An artist friend, Anna, told me – making resolute eye contact – that I need to electrify the apparently drab color palette I have allowed myself to succumb to. We were having an “art day,” which means we get together on her covered patio with Molly, her incredibly cute dog, chat for awhile, have a coffee, spend way too long getting our works space and materials set up, and try our damndest to advance our current projects while sort of cheering each other on. Anna was flinging colors around on a silk canvas in wide bars so vivid you could have mistaken it for a black-light luminescence poster we all know from our teenage years or stoner friends. I, five feet away, was scribbling blue ink into a tiny patch of bare canvas and diluting it with medium-heavy titanium white, carefully planning which color will come next, wincing at the surface like a math problem. I wasn’t having any fun with that, and predictably, I found myself staring at the colors an hour later and wondering how I had come up with such a stereotypical, elementary pairing of orange and blue without much else going on. Anna was right, I think, as she hands me a white wine spritzer (choice Art Day drink – or we are just women-around-thirty). My color capabilities have become flabby. Glug.
It’s true. It is difficult to break out of a comfortable palette. I often work with charcoal directly applied to wet paint, and vice-versa, which can end up “graying” the overall tone of the piece, and that dullness has radiated to much of my past and recent work. I am also stingy with the paint I buy, and certain hues are simply not as bright as others, especially in the blue family, I have found. In any case, it’s time to break out of the shell and work out a little color theory of my own, something I have always sort of struggled with.
It seems that in the past color has been an afterthought in some of my bigger compositions. I have traditionally been more concerned with the technical process, and color resulted as a product of that formal progress. These days, however, I want to unleash those aspects of color that can deepen the effect of a composition. That kind of skill takes practice for a charcoal-clutcher like yours truly. In France years ago, I picked up a copy of Kandinsky’s “Du spirituel dans l’art,” or “Concerning Spirituality in Art.” His theoretical writing on color claims that color has a physical effect on the eye and thus the brain, and a secondary “resonating” effect with the heart, creating a spiritual experience. I can appreciate how the wavelengths of color physically alter the pigments in the eye’s retina, stimulating optical neurons which in turn alter brain chemistry. I’m interested also not necessarily in the “spirituality” of color – being way way secular or mostly agnostic – but Kandinsky’s “resonance” is a compelling concept. My question: can I make my art resonate more with a more trained, intuitive sense of color, or my own color spectrum lexicon?
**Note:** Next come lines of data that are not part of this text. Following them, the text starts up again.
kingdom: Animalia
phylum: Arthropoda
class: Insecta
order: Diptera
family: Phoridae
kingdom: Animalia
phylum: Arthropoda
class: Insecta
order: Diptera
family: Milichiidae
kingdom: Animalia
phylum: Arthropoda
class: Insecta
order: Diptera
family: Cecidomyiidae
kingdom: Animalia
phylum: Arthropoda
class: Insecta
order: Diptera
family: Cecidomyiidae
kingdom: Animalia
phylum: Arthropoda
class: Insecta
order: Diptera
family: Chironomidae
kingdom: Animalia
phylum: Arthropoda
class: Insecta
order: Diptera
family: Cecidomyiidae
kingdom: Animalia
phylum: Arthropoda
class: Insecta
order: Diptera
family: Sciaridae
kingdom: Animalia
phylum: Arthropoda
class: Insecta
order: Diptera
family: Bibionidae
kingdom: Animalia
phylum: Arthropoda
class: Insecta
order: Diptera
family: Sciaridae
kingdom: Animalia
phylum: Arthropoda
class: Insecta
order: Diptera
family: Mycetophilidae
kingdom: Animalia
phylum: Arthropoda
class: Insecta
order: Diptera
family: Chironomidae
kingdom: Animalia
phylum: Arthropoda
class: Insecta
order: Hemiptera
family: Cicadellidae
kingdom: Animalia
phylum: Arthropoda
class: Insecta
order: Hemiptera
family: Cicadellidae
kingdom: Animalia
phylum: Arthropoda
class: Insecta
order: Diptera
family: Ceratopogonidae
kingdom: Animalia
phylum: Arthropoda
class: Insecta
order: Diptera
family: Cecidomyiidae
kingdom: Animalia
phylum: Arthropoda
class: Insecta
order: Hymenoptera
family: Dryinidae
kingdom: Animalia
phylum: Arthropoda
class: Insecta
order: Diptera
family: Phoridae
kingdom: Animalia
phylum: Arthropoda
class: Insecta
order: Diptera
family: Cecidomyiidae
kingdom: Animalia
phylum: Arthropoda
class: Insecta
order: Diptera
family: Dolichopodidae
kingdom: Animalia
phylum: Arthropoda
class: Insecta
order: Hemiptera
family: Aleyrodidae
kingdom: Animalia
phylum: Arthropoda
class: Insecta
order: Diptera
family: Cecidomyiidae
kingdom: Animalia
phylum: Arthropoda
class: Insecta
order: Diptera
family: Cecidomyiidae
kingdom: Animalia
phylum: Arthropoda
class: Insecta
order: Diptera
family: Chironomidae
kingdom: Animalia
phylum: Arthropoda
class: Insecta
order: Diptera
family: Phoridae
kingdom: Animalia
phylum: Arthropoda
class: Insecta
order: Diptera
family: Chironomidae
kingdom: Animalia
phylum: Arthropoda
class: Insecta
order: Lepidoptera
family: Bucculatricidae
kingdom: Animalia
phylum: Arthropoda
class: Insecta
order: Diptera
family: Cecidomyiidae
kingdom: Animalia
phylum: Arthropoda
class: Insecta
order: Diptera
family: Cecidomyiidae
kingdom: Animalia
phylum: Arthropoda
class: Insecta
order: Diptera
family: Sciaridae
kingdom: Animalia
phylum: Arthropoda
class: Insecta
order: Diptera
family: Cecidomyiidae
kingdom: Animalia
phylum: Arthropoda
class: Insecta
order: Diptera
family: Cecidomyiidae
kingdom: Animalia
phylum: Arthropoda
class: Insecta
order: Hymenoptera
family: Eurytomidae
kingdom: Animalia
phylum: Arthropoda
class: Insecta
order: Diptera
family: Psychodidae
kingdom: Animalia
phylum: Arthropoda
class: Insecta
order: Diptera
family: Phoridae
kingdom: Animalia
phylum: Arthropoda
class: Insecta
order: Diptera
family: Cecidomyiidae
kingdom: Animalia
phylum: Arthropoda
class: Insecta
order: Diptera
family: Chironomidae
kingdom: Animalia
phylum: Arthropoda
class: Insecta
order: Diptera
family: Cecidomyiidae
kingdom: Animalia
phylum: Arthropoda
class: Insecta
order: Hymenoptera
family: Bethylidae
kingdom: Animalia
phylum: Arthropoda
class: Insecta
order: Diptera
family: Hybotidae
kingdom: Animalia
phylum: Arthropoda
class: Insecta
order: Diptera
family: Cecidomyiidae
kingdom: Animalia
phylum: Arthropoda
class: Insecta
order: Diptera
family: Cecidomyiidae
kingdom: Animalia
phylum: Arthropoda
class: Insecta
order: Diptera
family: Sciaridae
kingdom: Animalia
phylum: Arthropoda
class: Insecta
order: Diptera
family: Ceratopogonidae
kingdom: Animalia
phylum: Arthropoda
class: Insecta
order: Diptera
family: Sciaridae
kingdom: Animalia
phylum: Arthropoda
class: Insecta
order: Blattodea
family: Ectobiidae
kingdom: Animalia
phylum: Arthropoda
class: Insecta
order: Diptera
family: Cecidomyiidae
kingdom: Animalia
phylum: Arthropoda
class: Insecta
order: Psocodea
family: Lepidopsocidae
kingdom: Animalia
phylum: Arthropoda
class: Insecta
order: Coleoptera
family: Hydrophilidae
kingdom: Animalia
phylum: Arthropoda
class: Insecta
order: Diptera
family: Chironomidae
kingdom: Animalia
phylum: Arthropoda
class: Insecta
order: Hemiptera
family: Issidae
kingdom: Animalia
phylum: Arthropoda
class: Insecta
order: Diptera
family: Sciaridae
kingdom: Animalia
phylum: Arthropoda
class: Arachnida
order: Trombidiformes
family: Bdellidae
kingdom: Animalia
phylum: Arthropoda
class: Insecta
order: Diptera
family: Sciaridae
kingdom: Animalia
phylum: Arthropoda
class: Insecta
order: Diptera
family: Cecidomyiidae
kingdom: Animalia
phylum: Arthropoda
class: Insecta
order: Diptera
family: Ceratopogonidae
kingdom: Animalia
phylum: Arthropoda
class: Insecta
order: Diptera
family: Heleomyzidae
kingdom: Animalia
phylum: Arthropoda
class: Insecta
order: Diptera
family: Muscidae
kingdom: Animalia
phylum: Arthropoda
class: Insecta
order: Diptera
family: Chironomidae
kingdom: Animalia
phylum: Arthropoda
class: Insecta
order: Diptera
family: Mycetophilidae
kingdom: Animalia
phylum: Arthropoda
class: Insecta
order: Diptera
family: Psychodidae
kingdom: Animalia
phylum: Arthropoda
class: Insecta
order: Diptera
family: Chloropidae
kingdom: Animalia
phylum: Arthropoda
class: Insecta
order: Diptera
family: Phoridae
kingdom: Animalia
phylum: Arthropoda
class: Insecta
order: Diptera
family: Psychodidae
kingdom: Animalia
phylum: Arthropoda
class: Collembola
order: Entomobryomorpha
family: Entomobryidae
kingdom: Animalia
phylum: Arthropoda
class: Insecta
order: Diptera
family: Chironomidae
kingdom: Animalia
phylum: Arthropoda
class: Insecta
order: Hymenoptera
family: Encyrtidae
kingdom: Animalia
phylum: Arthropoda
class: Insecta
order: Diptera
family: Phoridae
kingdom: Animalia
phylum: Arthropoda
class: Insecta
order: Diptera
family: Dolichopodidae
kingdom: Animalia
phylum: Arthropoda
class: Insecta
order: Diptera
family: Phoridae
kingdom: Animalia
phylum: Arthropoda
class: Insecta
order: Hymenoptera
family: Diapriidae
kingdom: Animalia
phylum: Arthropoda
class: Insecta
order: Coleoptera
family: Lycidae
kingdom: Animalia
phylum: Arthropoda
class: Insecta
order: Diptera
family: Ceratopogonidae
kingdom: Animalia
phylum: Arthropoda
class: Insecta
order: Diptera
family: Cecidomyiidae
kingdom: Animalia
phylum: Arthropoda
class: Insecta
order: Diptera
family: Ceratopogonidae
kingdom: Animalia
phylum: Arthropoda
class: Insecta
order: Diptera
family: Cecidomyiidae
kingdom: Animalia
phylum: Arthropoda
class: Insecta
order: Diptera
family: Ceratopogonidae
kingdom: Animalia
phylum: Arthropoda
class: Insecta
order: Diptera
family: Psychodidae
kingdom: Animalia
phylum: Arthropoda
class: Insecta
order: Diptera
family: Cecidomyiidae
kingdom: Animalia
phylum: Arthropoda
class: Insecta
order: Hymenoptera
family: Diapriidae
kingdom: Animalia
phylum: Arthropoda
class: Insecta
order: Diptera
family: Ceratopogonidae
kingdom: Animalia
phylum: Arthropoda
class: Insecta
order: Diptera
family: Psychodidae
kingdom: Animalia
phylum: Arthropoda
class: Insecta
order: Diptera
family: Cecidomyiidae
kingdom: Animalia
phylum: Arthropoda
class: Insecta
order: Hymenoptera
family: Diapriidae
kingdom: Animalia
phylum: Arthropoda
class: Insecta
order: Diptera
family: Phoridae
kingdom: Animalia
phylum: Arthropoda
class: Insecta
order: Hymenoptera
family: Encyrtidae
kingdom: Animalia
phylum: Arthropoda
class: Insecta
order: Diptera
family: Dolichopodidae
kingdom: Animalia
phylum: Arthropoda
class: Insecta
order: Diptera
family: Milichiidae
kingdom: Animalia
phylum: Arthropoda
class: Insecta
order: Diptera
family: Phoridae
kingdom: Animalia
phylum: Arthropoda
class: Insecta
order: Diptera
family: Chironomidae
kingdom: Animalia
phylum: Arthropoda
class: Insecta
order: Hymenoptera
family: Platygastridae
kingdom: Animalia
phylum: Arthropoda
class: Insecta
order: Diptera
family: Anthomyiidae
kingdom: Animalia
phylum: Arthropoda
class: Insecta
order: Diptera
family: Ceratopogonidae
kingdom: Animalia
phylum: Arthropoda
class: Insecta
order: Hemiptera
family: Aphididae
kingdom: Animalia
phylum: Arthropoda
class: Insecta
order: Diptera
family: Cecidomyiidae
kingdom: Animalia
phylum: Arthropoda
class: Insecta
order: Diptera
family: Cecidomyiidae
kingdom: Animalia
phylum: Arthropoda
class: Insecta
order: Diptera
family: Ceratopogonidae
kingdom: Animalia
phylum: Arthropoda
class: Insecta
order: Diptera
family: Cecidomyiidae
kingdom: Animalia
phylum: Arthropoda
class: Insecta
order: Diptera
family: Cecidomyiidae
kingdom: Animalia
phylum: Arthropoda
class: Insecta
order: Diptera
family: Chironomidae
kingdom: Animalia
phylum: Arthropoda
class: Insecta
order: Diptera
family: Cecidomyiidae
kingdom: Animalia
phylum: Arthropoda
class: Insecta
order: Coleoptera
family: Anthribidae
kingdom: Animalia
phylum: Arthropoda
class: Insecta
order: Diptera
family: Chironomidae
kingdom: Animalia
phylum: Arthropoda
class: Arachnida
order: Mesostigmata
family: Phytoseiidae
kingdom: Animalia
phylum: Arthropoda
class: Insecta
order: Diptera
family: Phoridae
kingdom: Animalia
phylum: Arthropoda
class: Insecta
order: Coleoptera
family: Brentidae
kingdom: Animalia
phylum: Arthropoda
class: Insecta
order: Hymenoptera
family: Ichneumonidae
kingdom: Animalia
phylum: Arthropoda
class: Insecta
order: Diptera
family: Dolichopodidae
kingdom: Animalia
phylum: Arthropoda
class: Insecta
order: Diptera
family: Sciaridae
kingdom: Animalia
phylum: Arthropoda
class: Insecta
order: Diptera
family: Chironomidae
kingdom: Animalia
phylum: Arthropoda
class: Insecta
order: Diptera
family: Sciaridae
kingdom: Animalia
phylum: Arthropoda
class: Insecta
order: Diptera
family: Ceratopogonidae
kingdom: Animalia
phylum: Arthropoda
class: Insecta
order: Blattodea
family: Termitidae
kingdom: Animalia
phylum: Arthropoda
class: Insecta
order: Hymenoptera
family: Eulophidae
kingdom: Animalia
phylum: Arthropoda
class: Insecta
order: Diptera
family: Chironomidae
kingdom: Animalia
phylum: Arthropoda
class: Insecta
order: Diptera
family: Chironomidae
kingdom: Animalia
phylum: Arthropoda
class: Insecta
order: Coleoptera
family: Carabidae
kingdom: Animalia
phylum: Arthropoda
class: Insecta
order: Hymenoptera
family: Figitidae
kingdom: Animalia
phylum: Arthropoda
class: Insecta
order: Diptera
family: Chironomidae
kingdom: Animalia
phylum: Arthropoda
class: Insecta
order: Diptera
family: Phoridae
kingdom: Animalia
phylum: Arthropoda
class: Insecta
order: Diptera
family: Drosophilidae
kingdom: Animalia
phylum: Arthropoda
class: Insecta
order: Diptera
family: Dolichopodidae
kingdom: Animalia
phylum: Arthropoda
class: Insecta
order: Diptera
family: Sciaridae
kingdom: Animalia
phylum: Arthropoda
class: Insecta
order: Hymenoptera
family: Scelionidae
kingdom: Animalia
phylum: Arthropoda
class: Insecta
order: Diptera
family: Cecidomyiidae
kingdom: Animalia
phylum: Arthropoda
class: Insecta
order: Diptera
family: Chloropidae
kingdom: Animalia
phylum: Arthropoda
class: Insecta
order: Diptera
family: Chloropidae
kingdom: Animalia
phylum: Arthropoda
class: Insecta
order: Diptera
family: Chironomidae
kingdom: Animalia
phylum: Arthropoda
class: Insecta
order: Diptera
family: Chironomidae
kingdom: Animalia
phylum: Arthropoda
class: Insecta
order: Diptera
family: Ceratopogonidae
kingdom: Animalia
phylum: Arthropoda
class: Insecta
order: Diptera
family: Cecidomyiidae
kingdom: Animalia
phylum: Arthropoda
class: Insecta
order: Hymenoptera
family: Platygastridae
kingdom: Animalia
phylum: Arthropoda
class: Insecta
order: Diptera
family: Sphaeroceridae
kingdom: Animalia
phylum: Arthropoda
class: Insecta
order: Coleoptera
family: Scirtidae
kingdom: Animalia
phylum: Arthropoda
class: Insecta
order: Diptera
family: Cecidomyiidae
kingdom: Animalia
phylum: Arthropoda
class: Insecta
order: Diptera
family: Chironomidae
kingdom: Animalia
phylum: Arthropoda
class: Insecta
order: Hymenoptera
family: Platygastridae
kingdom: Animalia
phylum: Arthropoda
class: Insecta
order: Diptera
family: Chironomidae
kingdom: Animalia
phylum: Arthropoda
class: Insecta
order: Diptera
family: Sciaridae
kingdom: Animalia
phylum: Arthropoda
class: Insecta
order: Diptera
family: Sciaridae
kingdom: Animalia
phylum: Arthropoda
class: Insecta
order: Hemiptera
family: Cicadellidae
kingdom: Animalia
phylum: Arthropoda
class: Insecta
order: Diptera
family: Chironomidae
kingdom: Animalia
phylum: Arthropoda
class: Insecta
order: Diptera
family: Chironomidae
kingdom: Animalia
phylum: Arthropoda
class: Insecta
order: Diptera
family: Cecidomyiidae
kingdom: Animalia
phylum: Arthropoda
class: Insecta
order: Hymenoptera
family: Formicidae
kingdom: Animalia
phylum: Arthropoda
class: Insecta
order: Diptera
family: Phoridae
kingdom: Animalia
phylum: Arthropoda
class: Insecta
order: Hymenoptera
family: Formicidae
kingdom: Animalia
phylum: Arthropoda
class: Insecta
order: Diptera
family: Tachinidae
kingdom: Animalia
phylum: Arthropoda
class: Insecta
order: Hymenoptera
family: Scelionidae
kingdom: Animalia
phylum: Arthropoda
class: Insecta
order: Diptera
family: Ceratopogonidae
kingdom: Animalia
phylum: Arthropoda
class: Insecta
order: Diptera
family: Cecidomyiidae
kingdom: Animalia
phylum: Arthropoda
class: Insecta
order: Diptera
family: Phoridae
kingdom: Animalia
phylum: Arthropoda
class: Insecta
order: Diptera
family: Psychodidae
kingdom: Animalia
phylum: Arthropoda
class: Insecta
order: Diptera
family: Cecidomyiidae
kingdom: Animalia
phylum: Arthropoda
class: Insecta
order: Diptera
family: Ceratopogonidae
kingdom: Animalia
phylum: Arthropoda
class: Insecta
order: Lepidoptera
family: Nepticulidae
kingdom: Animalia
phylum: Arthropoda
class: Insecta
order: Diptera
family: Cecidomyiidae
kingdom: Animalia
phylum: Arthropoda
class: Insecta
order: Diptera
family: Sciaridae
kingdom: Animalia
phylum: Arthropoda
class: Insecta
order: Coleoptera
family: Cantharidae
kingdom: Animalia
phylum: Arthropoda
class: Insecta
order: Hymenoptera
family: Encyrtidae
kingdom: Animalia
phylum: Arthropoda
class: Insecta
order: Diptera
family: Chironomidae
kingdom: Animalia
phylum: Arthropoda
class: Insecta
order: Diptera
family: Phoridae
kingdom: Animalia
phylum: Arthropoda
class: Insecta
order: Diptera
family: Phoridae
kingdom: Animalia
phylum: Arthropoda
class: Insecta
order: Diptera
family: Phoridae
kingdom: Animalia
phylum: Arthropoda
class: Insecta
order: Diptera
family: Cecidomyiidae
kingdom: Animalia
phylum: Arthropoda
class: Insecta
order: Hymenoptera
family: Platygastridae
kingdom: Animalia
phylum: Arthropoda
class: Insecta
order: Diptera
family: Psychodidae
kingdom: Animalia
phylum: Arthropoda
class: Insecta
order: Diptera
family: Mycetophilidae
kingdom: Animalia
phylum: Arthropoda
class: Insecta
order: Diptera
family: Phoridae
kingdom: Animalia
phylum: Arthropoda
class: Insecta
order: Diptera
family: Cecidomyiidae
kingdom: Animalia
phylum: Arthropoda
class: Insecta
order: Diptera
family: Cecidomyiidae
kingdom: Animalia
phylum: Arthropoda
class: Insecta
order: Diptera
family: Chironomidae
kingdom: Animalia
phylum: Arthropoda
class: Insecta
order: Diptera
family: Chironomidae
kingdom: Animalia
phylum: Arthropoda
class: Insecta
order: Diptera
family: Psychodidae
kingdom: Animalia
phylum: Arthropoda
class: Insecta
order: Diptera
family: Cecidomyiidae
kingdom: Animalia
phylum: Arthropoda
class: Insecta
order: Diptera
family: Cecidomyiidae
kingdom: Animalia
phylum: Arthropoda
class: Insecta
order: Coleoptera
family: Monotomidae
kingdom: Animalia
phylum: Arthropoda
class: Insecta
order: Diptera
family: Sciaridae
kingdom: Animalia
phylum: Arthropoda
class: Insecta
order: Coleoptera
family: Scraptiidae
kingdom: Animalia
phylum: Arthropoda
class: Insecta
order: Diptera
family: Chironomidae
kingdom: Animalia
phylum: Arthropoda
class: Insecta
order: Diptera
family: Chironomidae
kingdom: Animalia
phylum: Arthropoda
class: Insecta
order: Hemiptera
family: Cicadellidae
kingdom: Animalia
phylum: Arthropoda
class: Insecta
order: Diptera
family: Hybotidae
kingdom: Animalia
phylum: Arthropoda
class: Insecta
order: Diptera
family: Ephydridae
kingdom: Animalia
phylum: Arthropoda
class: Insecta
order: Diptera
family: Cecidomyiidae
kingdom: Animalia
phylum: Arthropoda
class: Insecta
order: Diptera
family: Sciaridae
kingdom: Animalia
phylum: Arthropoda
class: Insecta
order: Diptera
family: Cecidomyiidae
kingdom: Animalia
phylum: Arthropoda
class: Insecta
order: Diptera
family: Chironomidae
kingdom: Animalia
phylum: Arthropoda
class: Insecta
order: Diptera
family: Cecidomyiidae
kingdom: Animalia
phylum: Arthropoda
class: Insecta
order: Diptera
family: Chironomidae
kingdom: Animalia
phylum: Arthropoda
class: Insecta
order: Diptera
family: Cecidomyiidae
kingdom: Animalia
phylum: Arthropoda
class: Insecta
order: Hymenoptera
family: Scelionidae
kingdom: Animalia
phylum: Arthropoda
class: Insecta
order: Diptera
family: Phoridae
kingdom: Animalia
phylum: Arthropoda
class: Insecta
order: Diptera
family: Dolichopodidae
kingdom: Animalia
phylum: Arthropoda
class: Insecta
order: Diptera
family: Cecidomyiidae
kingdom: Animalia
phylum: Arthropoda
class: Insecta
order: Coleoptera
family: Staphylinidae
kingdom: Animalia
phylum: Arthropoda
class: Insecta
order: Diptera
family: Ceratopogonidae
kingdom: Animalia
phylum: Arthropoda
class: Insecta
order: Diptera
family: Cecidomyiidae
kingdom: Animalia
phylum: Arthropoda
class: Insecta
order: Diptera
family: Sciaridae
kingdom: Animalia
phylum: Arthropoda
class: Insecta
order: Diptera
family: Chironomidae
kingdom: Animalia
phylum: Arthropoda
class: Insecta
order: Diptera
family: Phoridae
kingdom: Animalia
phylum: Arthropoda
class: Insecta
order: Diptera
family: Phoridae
Calisthenics refers to a practice or study, usually repetitious, of movements or techniques designed to ease/improve function. In kung fu, every practice session begins with calisthenics of the large and small muscles, the joints, etc. This helps the martial artist relax, loosen up, achieve the tone required to practice or perform well. There is a sort of analog to this in art. I believe the only way to improve or change is to be prolific. “Gong fu,” in fact literally means nothing more than “mastery or improvement through hard work.” Search online for color exercises for painters and you will find a litany of banal color wheel and chart lessons. I am more interested in playing for now, though – being as flexible as I can and stretching out my color sensibilities as far as they can comfortably (or uncomfortably) go. My color calisthenic exercises will last no more than an hour apiece, focusing on risk taking with minimal commitment to representation or cohesive, rational compositions.